White noise, lousy sound — all of these are technical issues that can impact our daily lives. Almost on a daily basis, we’re talking on our phones. Whether it’s for work, family, or friends, we can’t deny that good audio is crucial to communication in the modern world.
But while many methods for correcting bad audio try to resolve technical issues, such as adjusting mic sensitivity, gain, and volume (or buying a new microphone altogether), physicists are looking towards a different solution: quantum microphones.
There have been many solutions to problems with signal-to-noise ratios. Many of these have even been effective in significantly reducing noise and making pleasant audio recordings.
The issue, according to researcher Florian Kaiser, stems from the fundamental noise level that comes from the quantum nature of any measurement, which includes sound. So, even if one eliminated all technical noise by altering the signal, for example, there would still be a baseline level of noise that could affect the sound.

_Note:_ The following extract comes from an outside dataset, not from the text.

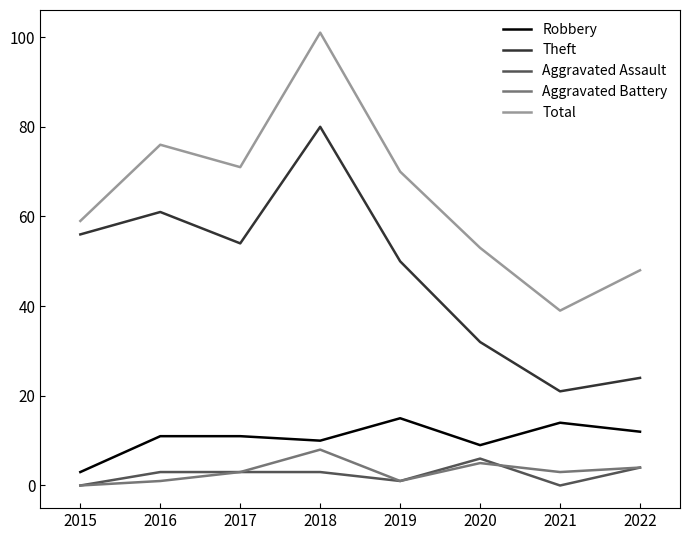

What is the approximate value of Robbery at 2015?

3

Although some might say these noises are imperceptible, sound engineers and scientists alike are dedicated to improving anything that could possibly be improved.

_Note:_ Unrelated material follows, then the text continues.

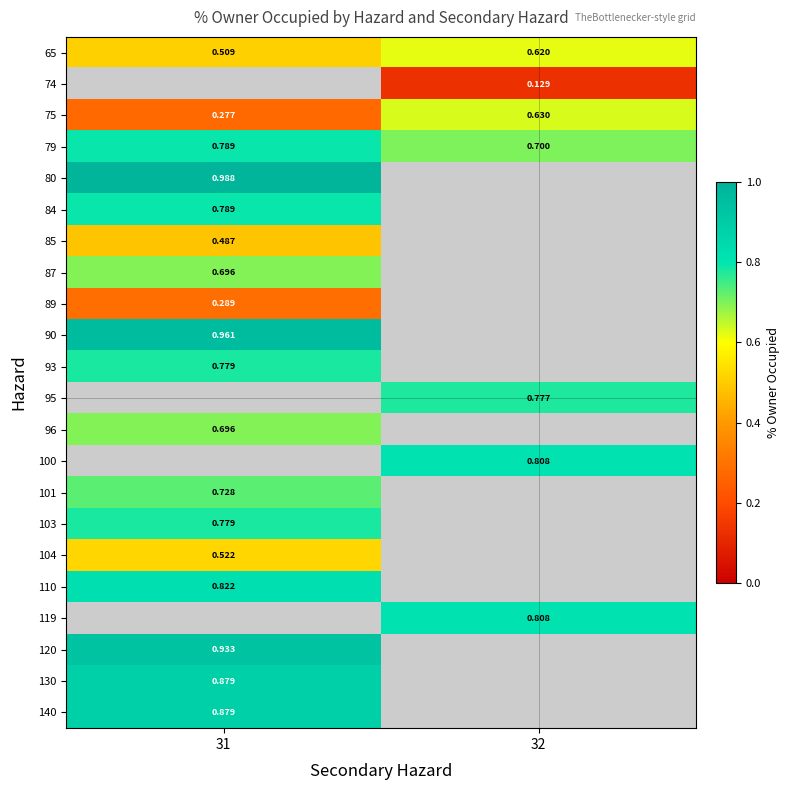

At which category does the chart reach its peak across all series?

31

The closest one gets to crystal clear sound in a microphone is the laser mic. However, these are mostly used in industrial machines and espionage.
What physicists aim for is beating these laser microphones, performance-wise. This is where quantum microphones come in.
Quantum microphones are hyper-sensitive devices that can detect even the tiniest sound particles.
“Entangled photons can make use of quantum correlations to measure small displacements with an improved signal-to-noise ratio compared to laser light. However, the generally complex experimental setting of quantum physics experiments leads to a tremendous resource overhead and complicated data processing, which results in measurement rates of a few data points per second, at most,” Kaiser writes in his paper.
To solve this problem, their research team discovered a method to create a quantum optical displacement sensor that works below the regular noise limit. This method combines various fundamental concepts of quantum optics, creating something robust and simple.
While most researchers may not go the extra mile to prove their theory, Kaiser made sure that its measuring rate was actually functional. Through rigorous testing, they were able to show that quantum light from their membrane was able to improve the signal-to-noise ratio of a medically-approved speech recognition test.
To take it a step further, the team went to a local sound research lab in a hospital to conduct a speech recognition test on 45 patients.
“Our data showed that more than 71% of the subjects were able to hear the improvement provided by the quantum microphone,” Kaiser writes. Operating on a reduced 0.57 dB pressure level, patients were able to clearly and accurately understand the words in the recording.
The success of their testing has made the team eager to develop a “compact version” of this project, present it at various exhibitions, and allow an even wider audience to experience the improved sound quality that quantum microphones can provide.